The task:
Reproduce every line of the entries below word for word, keeping their order.

Given records:
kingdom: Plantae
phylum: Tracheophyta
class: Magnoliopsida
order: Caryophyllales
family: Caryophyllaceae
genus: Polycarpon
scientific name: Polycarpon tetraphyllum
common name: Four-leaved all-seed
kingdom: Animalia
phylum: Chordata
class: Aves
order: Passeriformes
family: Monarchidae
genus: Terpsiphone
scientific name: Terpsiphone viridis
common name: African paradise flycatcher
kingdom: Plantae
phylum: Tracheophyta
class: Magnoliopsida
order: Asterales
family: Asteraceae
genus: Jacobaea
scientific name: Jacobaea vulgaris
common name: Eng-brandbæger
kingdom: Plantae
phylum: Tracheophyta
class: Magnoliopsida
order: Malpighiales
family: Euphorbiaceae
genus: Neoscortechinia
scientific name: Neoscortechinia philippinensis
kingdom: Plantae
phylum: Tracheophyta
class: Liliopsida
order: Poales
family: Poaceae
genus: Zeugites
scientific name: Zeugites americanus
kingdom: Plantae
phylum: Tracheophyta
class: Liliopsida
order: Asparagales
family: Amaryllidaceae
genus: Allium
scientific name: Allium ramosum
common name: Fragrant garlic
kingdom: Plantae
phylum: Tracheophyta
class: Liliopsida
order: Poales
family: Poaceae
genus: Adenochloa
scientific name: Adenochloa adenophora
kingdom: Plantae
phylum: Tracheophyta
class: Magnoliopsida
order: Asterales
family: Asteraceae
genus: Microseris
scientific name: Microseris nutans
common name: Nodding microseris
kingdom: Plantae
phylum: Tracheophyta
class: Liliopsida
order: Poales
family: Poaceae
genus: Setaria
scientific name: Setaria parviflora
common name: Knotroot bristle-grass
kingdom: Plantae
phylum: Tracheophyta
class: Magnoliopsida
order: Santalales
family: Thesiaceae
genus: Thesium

Answer for the task:
kingdom: Plantae
phylum: Tracheophyta
class: Magnoliopsida
order: Caryophyllales
family: Caryophyllaceae
genus: Polycarpon
scientific name: Polycarpon tetraphyllum
common name: Four-leaved all-seed
kingdom: Animalia
phylum: Chordata
class: Aves
order: Passeriformes
family: Monarchidae
genus: Terpsiphone
scientific name: Terpsiphone viridis
common name: African paradise flycatcher
kingdom: Plantae
phylum: Tracheophyta
class: Magnoliopsida
order: Asterales
family: Asteraceae
genus: Jacobaea
scientific name: Jacobaea vulgaris
common name: Eng-brandbæger
kingdom: Plantae
phylum: Tracheophyta
class: Magnoliopsida
order: Malpighiales
family: Euphorbiaceae
genus: Neoscortechinia
scientific name: Neoscortechinia philippinensis
kingdom: Plantae
phylum: Tracheophyta
class: Liliopsida
order: Poales
family: Poaceae
genus: Zeugites
scientific name: Zeugites americanus
kingdom: Plantae
phylum: Tracheophyta
class: Liliopsida
order: Asparagales
family: Amaryllidaceae
genus: Allium
scientific name: Allium ramosum
common name: Fragrant garlic
kingdom: Plantae
phylum: Tracheophyta
class: Liliopsida
order: Poales
family: Poaceae
genus: Adenochloa
scientific name: Adenochloa adenophora
kingdom: Plantae
phylum: Tracheophyta
class: Magnoliopsida
order: Asterales
family: Asteraceae
genus: Microseris
scientific name: Microseris nutans
common name: Nodding microseris
kingdom: Plantae
phylum: Tracheophyta
class: Liliopsida
order: Poales
family: Poaceae
genus: Setaria
scientific name: Setaria parviflora
common name: Knotroot bristle-grass
kingdom: Plantae
phylum: Tracheophyta
class: Magnoliopsida
order: Santalales
family: Thesiaceae
genus: Thesium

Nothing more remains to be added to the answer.